The city of Vancouver is out fo control. They have no idea what they spend on items that all areas could use. The #311 system should be scrapped. This White Elephant is an added cost that has stripped Vancouver Citizens of services they deserve. The 311 system, is into huge overruns. That is one reason why the city is short of money. Come clean. This American style, depersonalizing, waste of time, has got to go.

01 Dec 09 - 09:21am

I do not support the closure of the farmyard. I was born and raised in Vancouver and it is one of my fondest childhood memories. Surely, we can keep it open and save costs elsewhere or accept donations. There has to be a solution and the Parks Board decision is totally short-sited and selfish. If only kids had a say in that decision.

30 Nov 09 - 01:05pm

The Vision’s Vancouver candidates for Park Board were elected on a platform of doing things differently (different than the past NPA). They said they were going to consult with citzens and carry out their wishes. This Park Board did exactly like past NPA Board’s did - cunsult the public, ignore what they say and go with staff recommendations which were exact opposite of what the public consultation process indicated.

27 Nov 09 - 04:46pm

The Vancouver Park Board have overstepped their mandate in my opinion.

I’m outraged that four Vision commissioners, each with less than one year’s experience in elected office or policy making have decided to do away with two long standing Vancouver institutions, with virtually no public consultation or debate.

The Conservatory and Children’s Farmyard are invaluable assets to this city and need to be preserved.

The Park Board mission is to “Provide, Preserve and Advocate” - not to destroy.
This is a decision best decided by the people of Vancouver, not agenda-bound political neophytes.

27 Nov 09 - 12:13pm

Please include some funds to begin the all-important community vision and planning process for the West End in 2010. Nine other communities have had this done already. It’s urgent here, where immense pressure to do one-off rezoning approvals threatens to decide our future by default.

26 Nov 09 - 01:19pm

Library users need to be more vocal and ask the Public library management to look for innovative ways to cover a small budget shortfall. Cut management? Charge a voluntary user fee? Think. Think of something. And if we, the public, think of suggestions, we should write to our councillors or the Vancouver Public Library, even a short email.
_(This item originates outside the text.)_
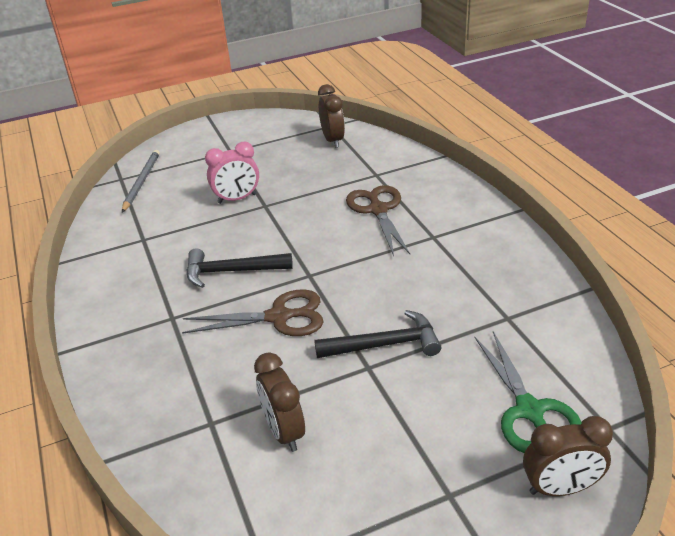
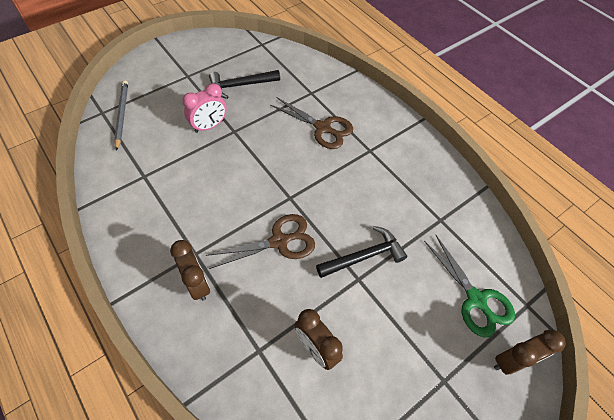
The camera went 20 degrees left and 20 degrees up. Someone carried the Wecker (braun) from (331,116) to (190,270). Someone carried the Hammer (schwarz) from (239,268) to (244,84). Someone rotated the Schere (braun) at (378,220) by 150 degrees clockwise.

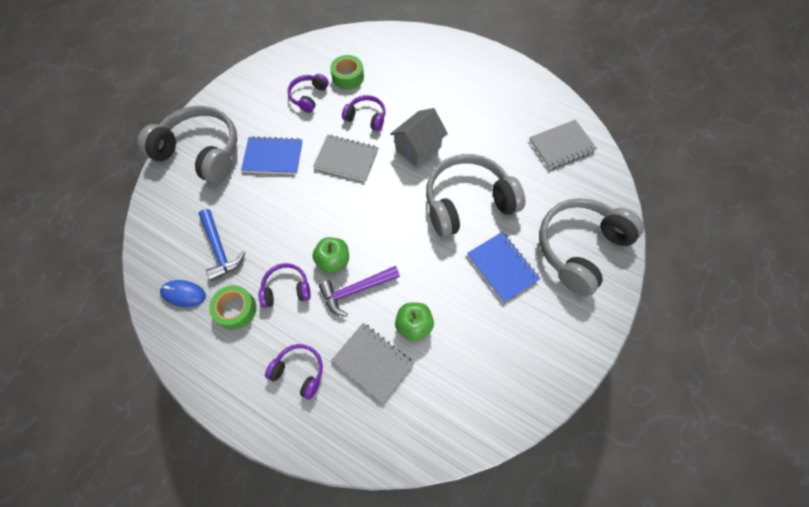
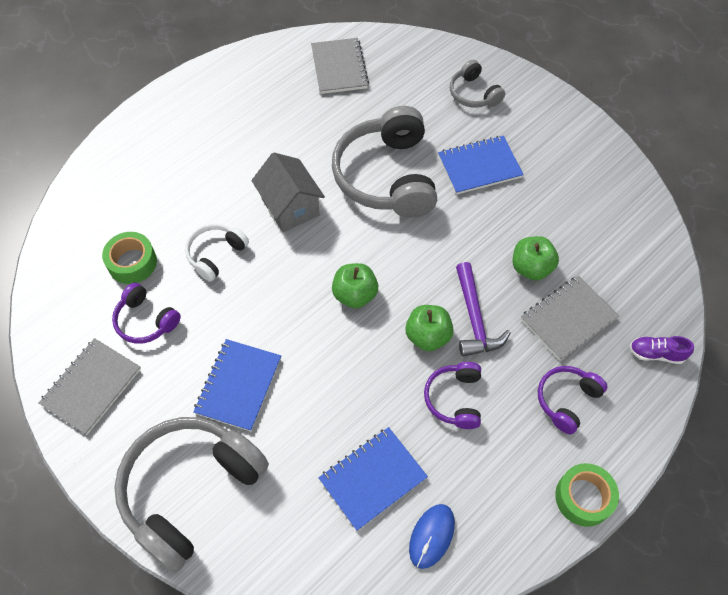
The camera went 75 degrees left and 5 degrees down. Someone carried the Notizbuch (grau) from (346,158) to (90,386). Someone repainted the Kopfhörer (lila) at (363,113), which became the Kopfhörer (weiß) at (217,253). Someone swapped the Hammer (blau) at (222,245) for the Notizbuch (blau) at (373,479). Someone put down the Apfel (grün) at (355,285). Someone scaled the Kopfhörer (grau) at (591,247) by 0.50. Someone carried the Klebeband (grün) from (233,307) to (587,495). Someone put down the Schuh (lila) at (662,350).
I am only a library user, not an employee, but even I can see the library staff morale has fallen since the Bindery was closed and now there is talk of more privatization of library services. We live in a democracy and we need to ask politely and firmly for a review of how these decisions are made. Vancouver Public Library is a wonderful resource, we should all be asking the City to keep it that way. If enough of us speak up, we can maintain the integrity of the library.

25 Nov 09 - 08:28am

I will second the motion on the libraries: they are integral parts of our communities and make our city more liveable.

The Downtown Historic Railway has run only every other year for the past five years. After massive upgrades to track and infrastructure surely it should be possible to find the $12,000 it costs to run it for a season. With no advertising budget and no payroll, this public amenity attracts tourism, benefits business and fosters community pride. I’d be happy to pay more for a ride if it came to that–the tram is such a great value to everyone!

22 Nov 09 - 11:05pm

Please fund our libraries properly. They are invaluable community resources, especially in tough economic times.